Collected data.
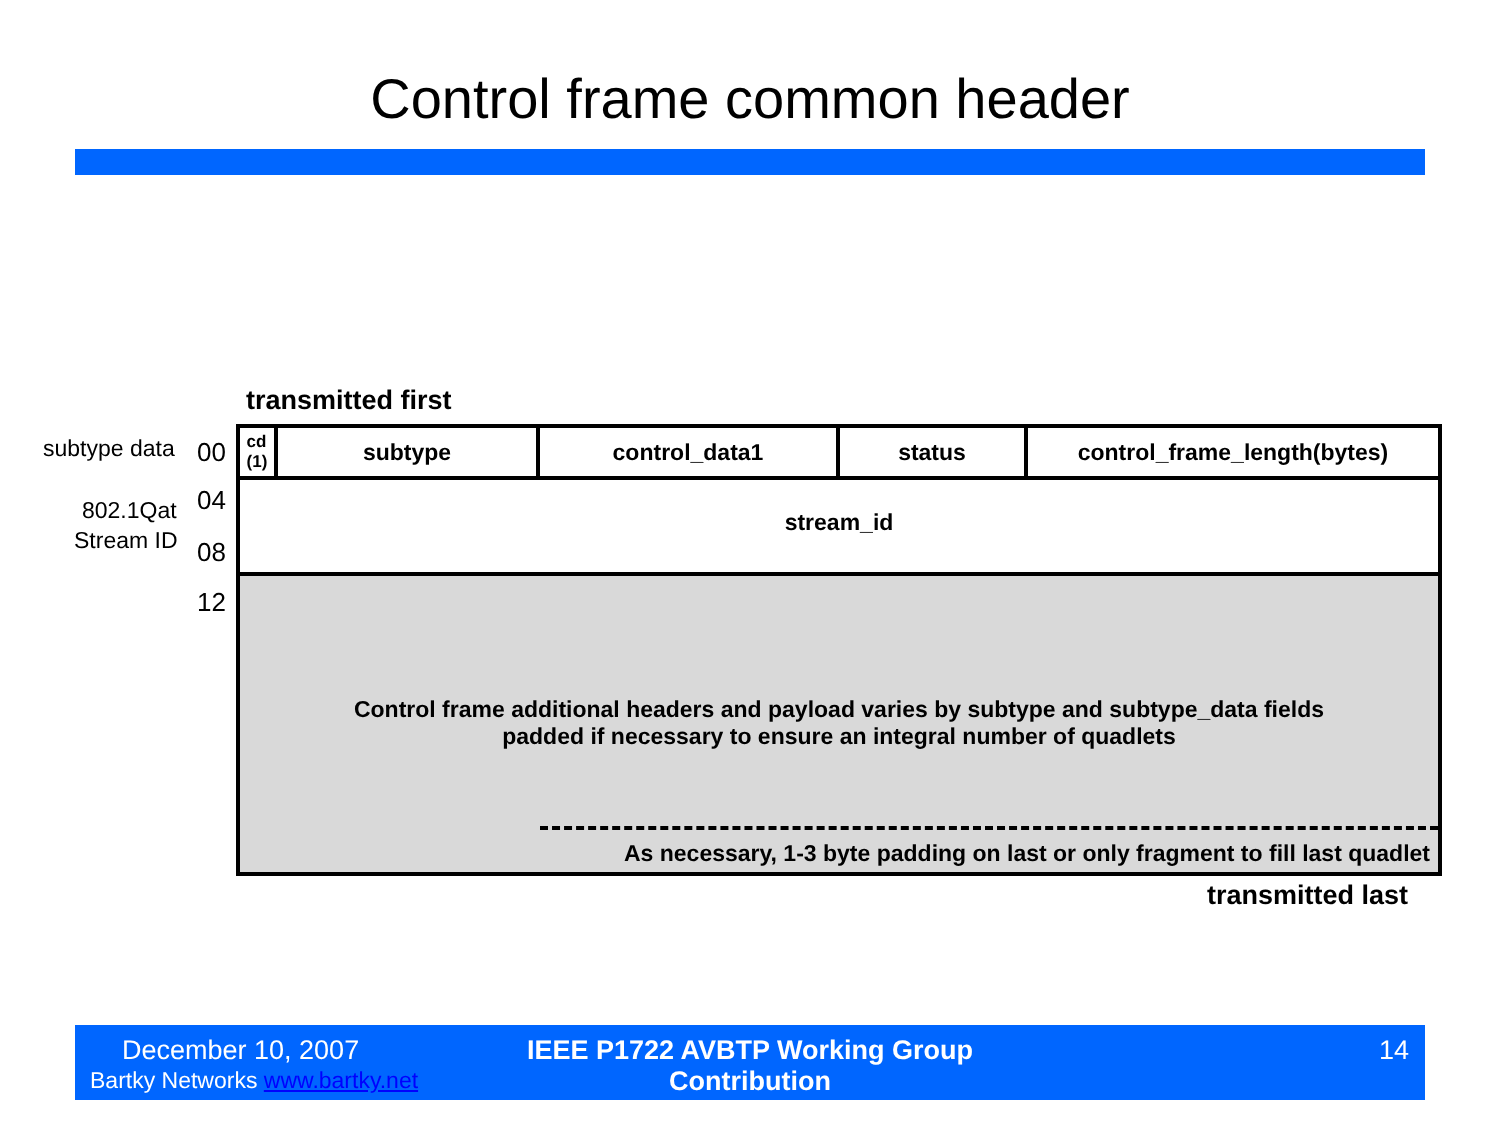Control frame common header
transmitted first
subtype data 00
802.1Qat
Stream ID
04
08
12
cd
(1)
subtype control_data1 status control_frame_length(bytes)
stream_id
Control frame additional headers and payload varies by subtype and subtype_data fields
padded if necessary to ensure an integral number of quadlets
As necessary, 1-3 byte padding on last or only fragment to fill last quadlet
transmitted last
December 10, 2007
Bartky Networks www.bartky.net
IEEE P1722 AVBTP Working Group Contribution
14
...
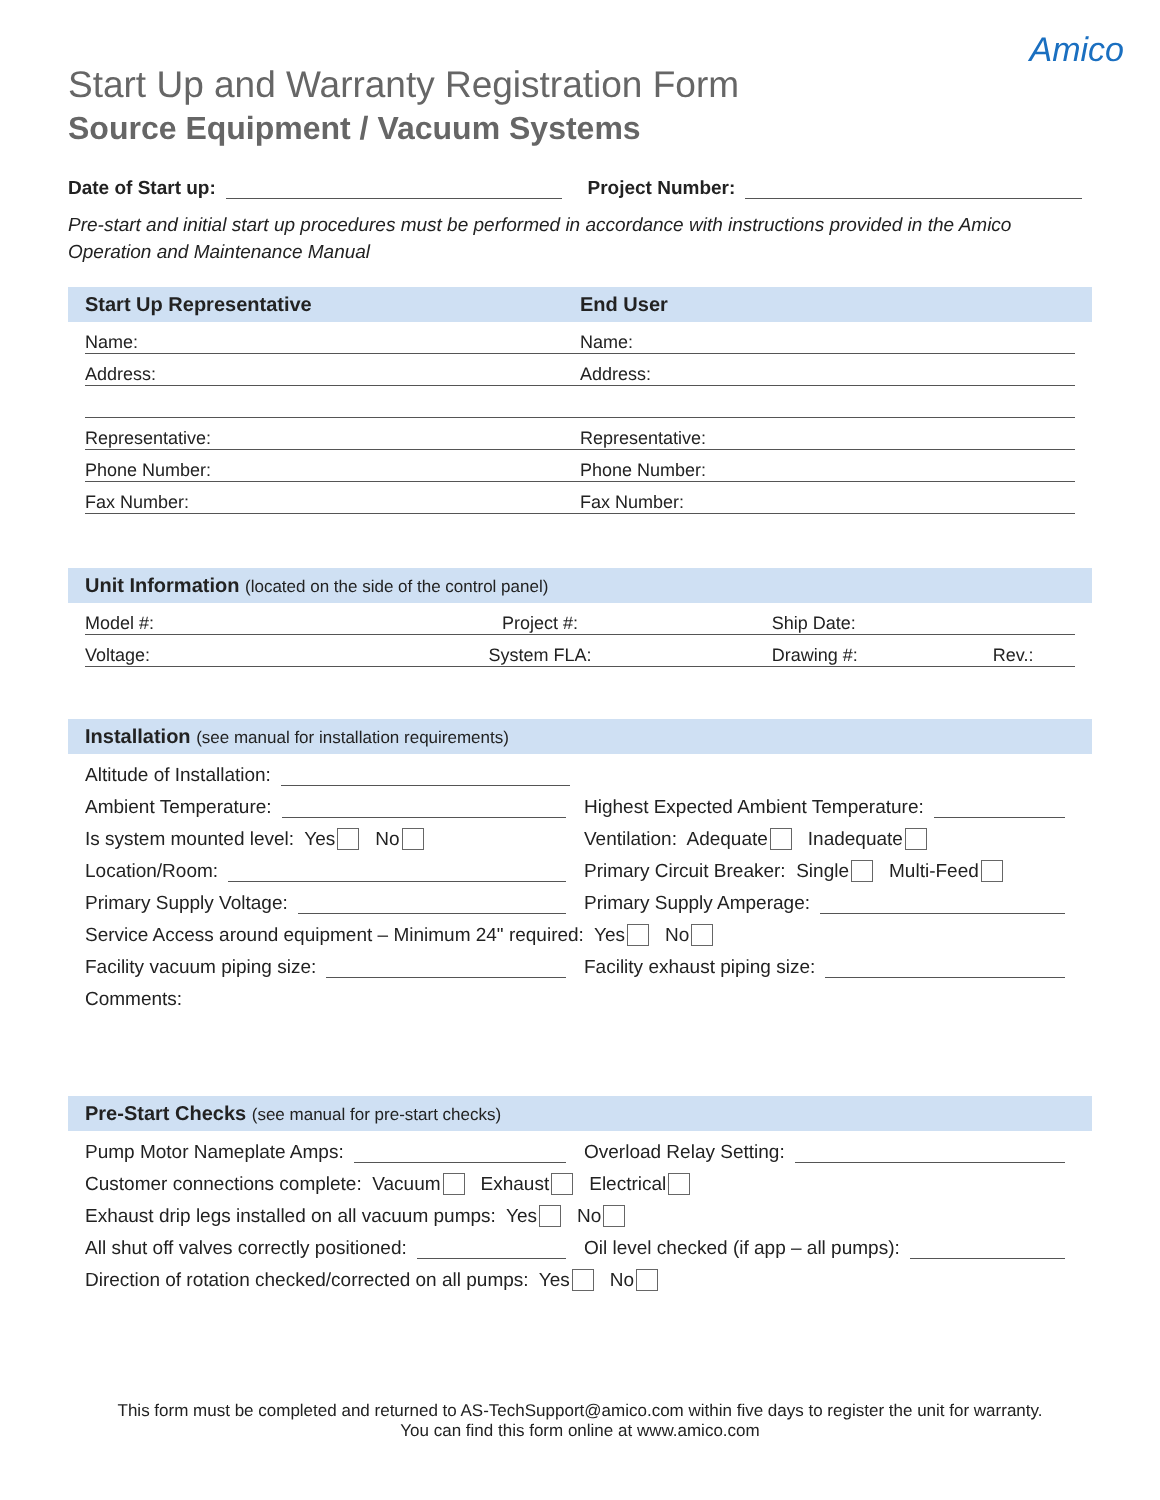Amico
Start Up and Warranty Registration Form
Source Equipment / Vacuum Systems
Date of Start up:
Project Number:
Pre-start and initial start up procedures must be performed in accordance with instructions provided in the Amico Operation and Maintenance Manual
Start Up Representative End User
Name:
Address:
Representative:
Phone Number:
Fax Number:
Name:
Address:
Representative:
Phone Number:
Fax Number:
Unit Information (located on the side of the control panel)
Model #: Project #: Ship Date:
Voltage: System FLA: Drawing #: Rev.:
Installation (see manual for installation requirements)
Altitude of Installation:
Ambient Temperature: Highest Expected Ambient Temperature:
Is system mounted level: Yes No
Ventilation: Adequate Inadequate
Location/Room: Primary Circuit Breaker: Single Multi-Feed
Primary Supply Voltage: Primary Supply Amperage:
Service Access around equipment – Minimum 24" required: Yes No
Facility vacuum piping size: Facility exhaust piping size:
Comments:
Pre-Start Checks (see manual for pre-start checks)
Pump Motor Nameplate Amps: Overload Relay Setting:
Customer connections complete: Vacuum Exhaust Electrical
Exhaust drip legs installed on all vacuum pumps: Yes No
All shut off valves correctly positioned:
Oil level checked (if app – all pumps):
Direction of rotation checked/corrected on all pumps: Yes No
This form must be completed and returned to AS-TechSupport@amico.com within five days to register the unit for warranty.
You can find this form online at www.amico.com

What to produce. Scan the data above for the string "last" and copy each line where it appears.

Task output.
As necessary, 1-3 byte padding on last or only fragment to fill last quadlet
transmitted last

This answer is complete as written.